Latest update March 20th, 2025 5:10 AM
Sep 02, 2023 Features / Columnists, Peeping Tom
Kaieteur News – The Guyana Revenue Authority is now being asked to go public about the tax’s agency capacity to undertake the audit of the oil expenses of ExxonMobil and its partners. According to a report in this newspaper, at his weekly press conference yesterday, the Vice President of Guyana said that he told GRA that it needs to go public about its problems in finding staff to undertake such audits since this matter was never raised as a matter of policy with either him or the Minister of Finance.
This is a shameless abrogation of the government’s responsibilities and a form of blame-shifting on the part of the Vice President. The issue of finding qualified staff is an operational matter and does not fall under the purview of policy.
In any event, the Vice President ought to know that the GRA should not have been asked by the government to undertake such an audit. The GRA, as the tax arm of the government, has specific statutory limitations and a clear mandate outlined in the Guyana Revenue Authority Act of 1996.
According to the 1996 Act, the GRA is primarily responsible for assessing, charging, levying, and collecting all revenue owed to the government under specified laws. It also plays a role in safeguarding Guyana’s interests in international taxation agreements, promoting compliance with revenue-related laws, advising the Minister on revenue matters, and performing other revenue-related functions directed by the Minister. Crucially, any additional functions assigned to the GRA must be tax-related.
The GRA cannot be delegated as an auditor under the Petroleum Act, as it is not the external auditor of the government. This would create a clear conflict of interest for the GRA, as it would be tasked with auditing the government’s financial dealings under the Petroleum Act while simultaneously assessing the tax implications of these audits.
The GRA’s primary role revolves around tax collection, making it ill-suited for the detailed examination of ExxonMobil’s pre-contract costs. Such a task is best left to professional international auditing firms. It is the Ministry of Natural Resources that ought to be recruiting such auditors.
While the GRA can perform an audit for tax purposes, there is little to be gained from doing so. ExxonMobil and its partners benefit from substantial and extensive tax exemptions. This means that the GRA does not have significant tax revenues to collect and therefore there is little incentive for the GRA to be auditing the oil expenses for tax purposes.
Even if perchance the GRA uncovers errors, omissions, or fraud during its tax-related audit, its primary concern would be the tax implications. This information could be used for potential tax-related prosecution against ExxonMobil. However, the findings of such an audit cannot be shared with the government due to confidentiality obligations between a tax agency and its clients, as stipulated in the Guyana Revenue Authority Act. This legal framework prohibits GRA members from disclosing privileged information obtained during their duties without proper authorization. And if it cannot be shared with the government, it certainly cannot be shared with the public.

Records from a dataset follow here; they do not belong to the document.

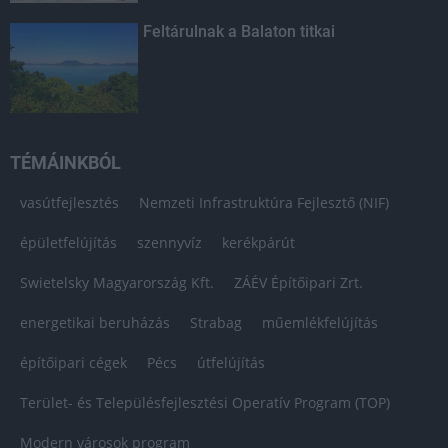
Feltárulnak a Balaton titkai
TÉMÁINKBÓL
vasútfejlesztés
Nemzeti Infrastruktúra Fejlesztő (NIF)
épületfelújítás
szennyvíz
kerékpárút
Swietelsky Magyarország Kft.
ZÁÉV Építőipari Zrt.
energetikai beruházás
Strabag
műemlékfelújítás
építőipari cégek
Pécs
útfelújítás
Terület- és Településfejlesztési Operatív Program (TOP)
Modern városok program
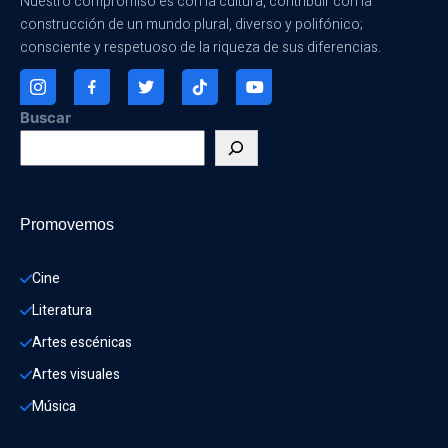
Nuestro compromiso es con la cultura, contribuir con la
construcción de un mundo plural, diverso y polifónico;
consciente y respetuoso de la riqueza de sus diferencias.
Buscar
Promovemos
Cine
Literatura
Artes escénicas
Artes visuales
Música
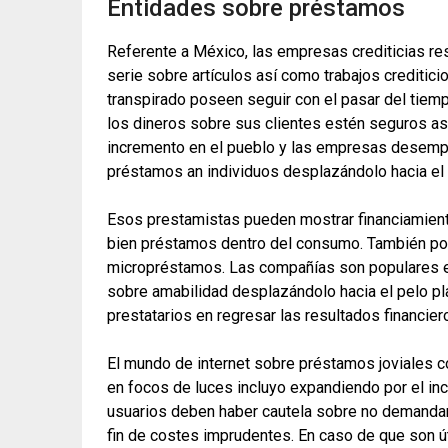
Entidades sobre préstamos
Referente a México, las empresas crediticias res
serie sobre artículos así­ como trabajos creditic
transpirado poseen seguir con el pasar del tiemp
los dineros sobre sus clientes estén seguros así
incremento en el pueblo y las empresas desempeñ
préstamos an individuos desplazándolo hacia el p
Esos prestamistas pueden mostrar financiamient
bien préstamos dentro del consumo. También pod
micropréstamos. Las compañías son populares ent
sobre amabilidad desplazándolo hacia el pelo pla
prestatarios en regresar las resultados financier
El mundo de internet sobre préstamos joviales co
en focos de luces incluyo expandiendo por el in
usuarios deben haber cautela sobre no demandar 
fin de costes imprudentes. En caso de que son 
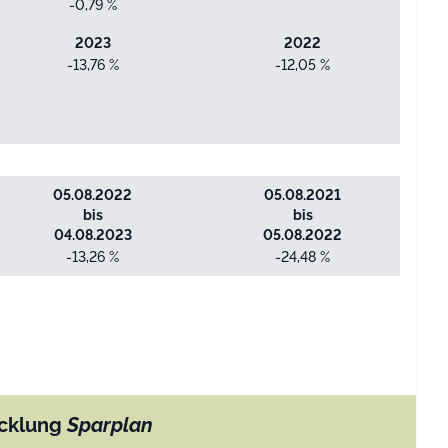
-0,79 %
2023
2022
-13,76 %
-12,05 %
05.08.2022
05.08.2021
bis
bis
04.08.2023
05.08.2022
-13,26 %
-24,48 %
cklung
Sparplan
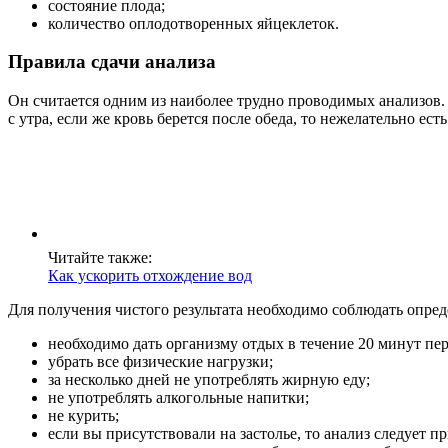
состояние плода;
количество оплодотворенных яйцеклеток.
Правила сдачи анализа
Он считается одним из наиболее трудно проводимых анализов. 
с утра, если же кровь берется после обеда, то нежелательно есть
Читайте также:
Как ускорить отхождение вод
Для получения чистого результата необходимо соблюдать опред
необходимо дать организму отдых в течение 20 минут пер
убрать все физические нагрузки;
за несколько дней не употреблять жирную еду;
не употреблять алкогольные напитки;
не курить;
если вы присутствовали на застолье, то анализ следует п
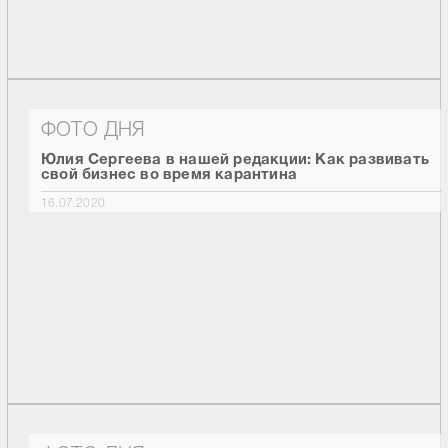
ФОТО ДНЯ
Юлия Сергеева в нашей редакции: Как развивать
свой бизнес во время карантина
16.07.2020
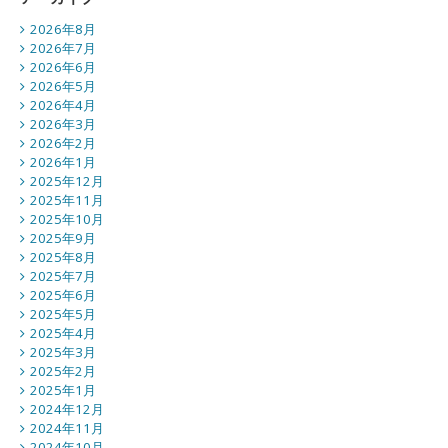
2026年8月
2026年7月
2026年6月
2026年5月
2026年4月
2026年3月
2026年2月
2026年1月
2025年12月
2025年11月
2025年10月
2025年9月
2025年8月
2025年7月
2025年6月
2025年5月
2025年4月
2025年3月
2025年2月
2025年1月
2024年12月
2024年11月
2024年10月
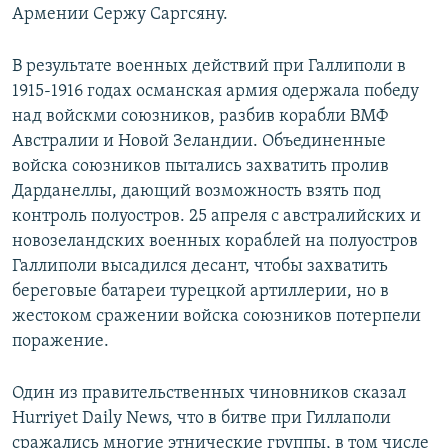
Армении Сержу Саргсяну.
В результате военных действий при Галлиполи в
1915-1916 годах османская армия одержала победу
над войскми союзников, разбив корабли ВМФ
Австралии и Новой Зеландии. Объединенные
войска союзников пытались захватить пролив
Дарданеллы, дающий возможность взять под
контроль полуостров. 25 апреля с австралийских и
новозеландских военных кораблей на полуостров
Галлиполи высадился десант, чтобы захватить
береговые батареи турецкой артиллерии, но в
жестоком сражении войска союзников потерпели
поражение.
Один из правительственных чиновников сказал
Hurriyet Daily News, что в битве при Гиллаполи
сражались многие этнические группы, в том числе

The Vice President has sought refuge behind propriety confidentiality. He says that much of the information from the audit is protected information. But the issue is not the revelation of the details of the expenses, which admittedly are propriety information. The issue is really the general findings of the outcome of the audit. It is these findings that the public is anxiously awaiting.
Consequently, the GRA’s role in auditing ExxonMobil’s pre-contract costs remains circumscribed. Its scope is limited to tax-related matters, and it cannot legally serve as the government’s authorized auditor of oil expenses.
In any event, GRA does not have and cannot afford to pay for the expertise needed to undertake audits of oil expenses. As such, the GRA should exit any role it has as the auditor of ExxonMobil’s cost recovery expenses.
Furthermore, the GRA’s capacity to undertake such audits is questionable, as it lacks the requisite expertise and experience. The GRA should refrain from overstepping its mandate and should not overestimate its capabilities in this regard. And it should not be baited into becoming the government’s spokesperson on the oil and gas sector.
That responsibility is reserved for the Minister with responsibility for oil and gas- whoever that is. Because with the PPP/C, you simply do not know who are substantive Ministers and who are not.
(The views expressed in this article are those of the author and do not necessarily reflect the opinions and beliefs of this newspaper and its affiliates.)